Attorney General Jerry Brown announced today that he’s filed a civil lawsuit against former executives of CalPERS for securities fraud. The state’s public employee pension fund is the biggest in the country — with $200 billion in assets.
The attorney general says former CalPERS board member Alfred Villalobos worked as an agent for investment companies. He’d find investors to buy shares in private equity funds — and then collect a commission on the sale. The state’s lawsuit says Villalobos gave all kinds of lavish gifts to former CalPERS boss Federico Buenrostro.
Attorney General Brown says the aim was to influence the way the state’s giant public employee pension fund would invest its billions.
“We’re talking about around the world trips,” Brown said “We’re talking about limousine rides.

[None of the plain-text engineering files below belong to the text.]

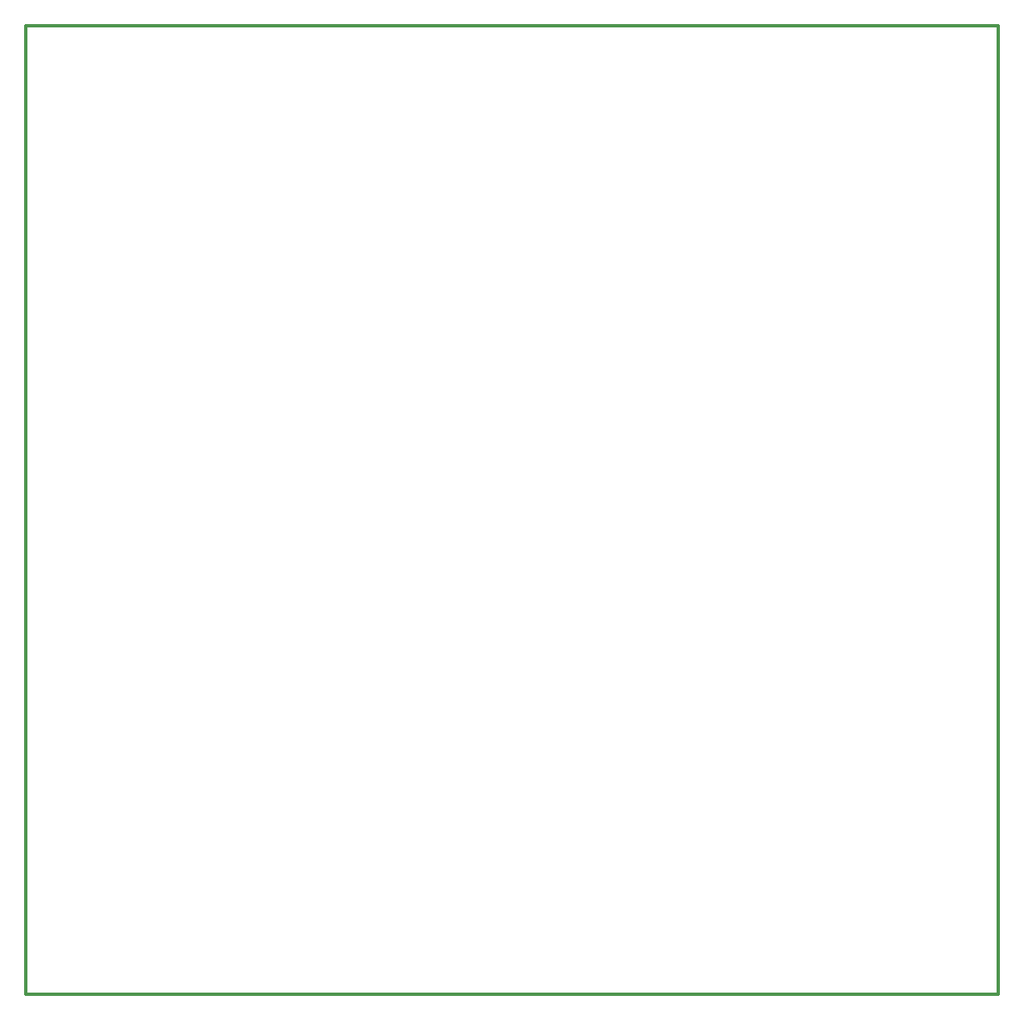
<source format=gtp>
G75*
G70*
%OFA0B0*%
%FSLAX24Y24*%
%IPPOS*%
%LPD*%
%AMOC8*
5,1,8,0,0,1.08239X$1,22.5*
%
%ADD10C,0.0120*%
D10*
X001767Y017570D02*
X001767Y056440D01*
X040759Y056440D01*
X040759Y017570D01*
X001767Y017570D01*
M02*

</source>
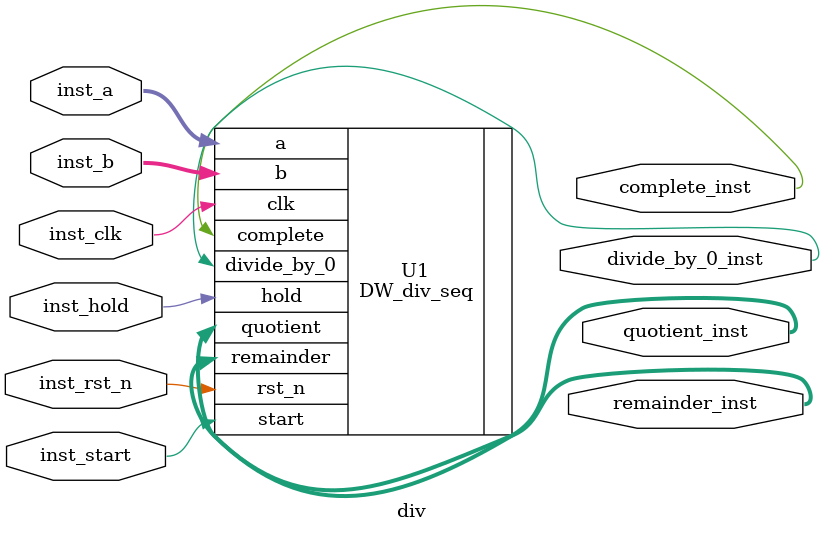
<source format=v>
module div(inst_clk, inst_rst_n, inst_hold, inst_start, inst_a,
inst_b, complete_inst, divide_by_0_inst, quotient_inst, remainder_inst);
parameter inst_a_width = 8;
parameter inst_b_width = 8;
parameter inst_tc_mode = 0;
parameter inst_num_cyc = 3;
parameter inst_rst_mode = 0;
parameter inst_input_mode = 1;
parameter inst_output_mode = 1;
parameter inst_early_start = 0;
// Please add +incdir+$SYNOPSYS/dw/sim_ver+ to your verilog simulator
// command line (for simulation).
input inst_clk;
input inst_rst_n;
input inst_hold;
input inst_start;
input [inst_a_width-1 : 0] inst_a;
input [inst_b_width-1 : 0] inst_b;
output complete_inst;
output divide_by_0_inst;
output [inst_a_width-1 : 0] quotient_inst;
output [inst_b_width-1 : 0] remainder_inst;
// Instance of DW_div_seq
DW_div_seq #(inst_a_width, inst_b_width, inst_tc_mode, inst_num_cyc,
inst_rst_mode, inst_input_mode, inst_output_mode,
inst_early_start)
U1 (.clk(inst_clk),
.rst_n(inst_rst_n),
.hold(inst_hold),
.start(inst_start),
.a(inst_a),
.b(inst_b),
.complete(complete_inst),
.divide_by_0(divide_by_0_inst),
.quotient(quotient_inst),
.remainder(remainder_inst) );
endmodule

</source>
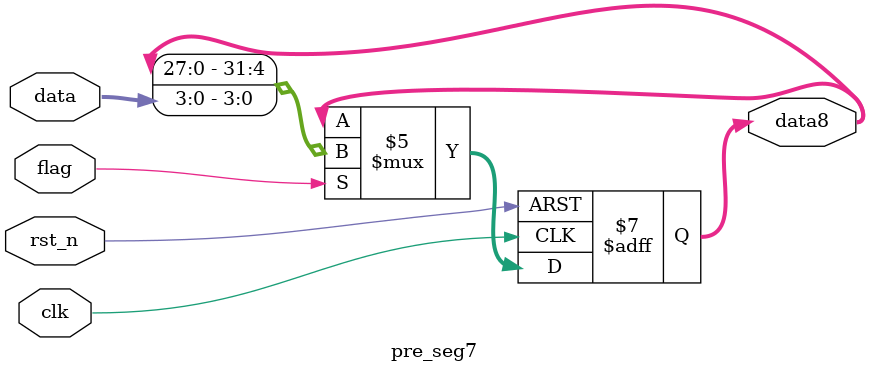
<source format=v>
module pre_seg7 (clk, rst_n, data, flag, data8);

	input clk, rst_n;
	input [3:0] data;
	input flag;
	
	output reg [31:0] data8;

	always @ (posedge clk or negedge rst_n)
		begin
			if (!rst_n)
				data8 <= 32'h0000_0000;
			else
				begin
					if (!flag)
						data8 <= data8;
					else
						data8 <= {data8[27:0], data};
				end
		end

endmodule

</source>
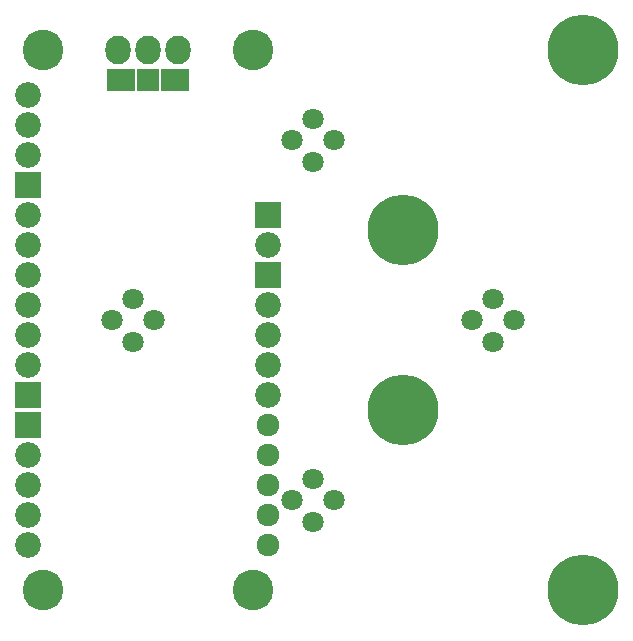
<source format=gts>
%TF.GenerationSoftware,KiCad,Pcbnew,4.0.6-e0-6349~53~ubuntu16.04.1*%
%TF.CreationDate,2017-04-03T21:37:27+05:30*%
%TF.ProjectId,feather_v3,666561746865725F76332E6B69636164,rev?*%
%TF.FileFunction,Soldermask,Top*%
%FSLAX46Y46*%
G04 Gerber Fmt 4.6, Leading zero omitted, Abs format (unit mm)*
G04 Created by KiCad (PCBNEW 4.0.6-e0-6349~53~ubuntu16.04.1) date Mon Apr  3 21:37:27 2017*
%MOMM*%
%LPD*%
G01*
G04 APERTURE LIST*
%ADD10C,0.101600*%
%ADD11R,2.178000X2.178000*%
%ADD12C,2.178000*%
%ADD13C,1.924000*%
%ADD14C,3.448000*%
%ADD15O,2.127200X2.432000*%
%ADD16R,1.924000X1.924000*%
%ADD17R,2.432000X1.924000*%
%ADD18C,1.797000*%
%ADD19C,6.000000*%
G04 APERTURE END LIST*
D10*
D11*
X77470000Y-105410000D03*
X97790000Y-107950000D03*
X97790000Y-113030000D03*
X77470000Y-123190000D03*
X77470000Y-125730000D03*
D12*
X77470000Y-97790000D03*
X77470000Y-100330000D03*
X77470000Y-102870000D03*
X77470000Y-107950000D03*
X77470000Y-110490000D03*
X77470000Y-113030000D03*
X77470000Y-115570000D03*
X77470000Y-118110000D03*
X77470000Y-120650000D03*
X77470000Y-128270000D03*
X77470000Y-130810000D03*
X77470000Y-133350000D03*
X77470000Y-135890000D03*
D13*
X97790000Y-135890000D03*
X97790000Y-133350000D03*
X97790000Y-130810000D03*
X97790000Y-128270000D03*
X97790000Y-125730000D03*
D12*
X97790000Y-123190000D03*
X97790000Y-120650000D03*
X97790000Y-118110000D03*
X97790000Y-115570000D03*
X97790000Y-110490000D03*
D14*
X78740000Y-93980000D03*
X78740000Y-139700000D03*
X96520000Y-139700000D03*
X96520000Y-93980000D03*
D15*
X90170000Y-93980000D03*
X87630000Y-93980000D03*
X85090000Y-93980000D03*
D16*
X87630000Y-96520000D03*
D17*
X85344000Y-96520000D03*
X89916000Y-96520000D03*
D18*
X101600000Y-130283949D03*
X99803949Y-132080000D03*
X101600000Y-133876051D03*
X103396051Y-132080000D03*
D19*
X109220002Y-124460000D03*
X124460000Y-139700000D03*
X124460000Y-93980000D03*
X109220000Y-109220000D03*
D18*
X116840000Y-118636051D03*
X118636051Y-116840000D03*
X116840000Y-115043949D03*
X115043949Y-116840000D03*
X103396051Y-101600000D03*
X101600000Y-99803949D03*
X99803949Y-101600000D03*
X101600000Y-103396051D03*
X84563949Y-116840000D03*
X86360000Y-118636051D03*
X88156051Y-116840000D03*
X86360000Y-115043949D03*
M02*

</source>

We’re talking about promises of jobs. And all of that really doesn’t pass the smell test — and it doesn’t pass the tests of the laws of California.”
Brown says over a few years, CalPERS bought nearly $5 billion in equity funds from the company that employed Villalobos — and Villalobos collected $47 million dollars in commissions.
“We’re talking about civil servants of California and state and local government,” Brown said. “They don’t make a lot of money. They’re counting on these pensions. And this just becomes a treasure trove for people to live the high life.”
Brown — who’s running for governor — wants to recoup the $47 million in commissions. He’s seeking damages, too. Altogether, the attorney general says he hopes to restore $70 million to the CalPERS pension fund.
In a statement, CalPERS executives applauded Brown’s efforts.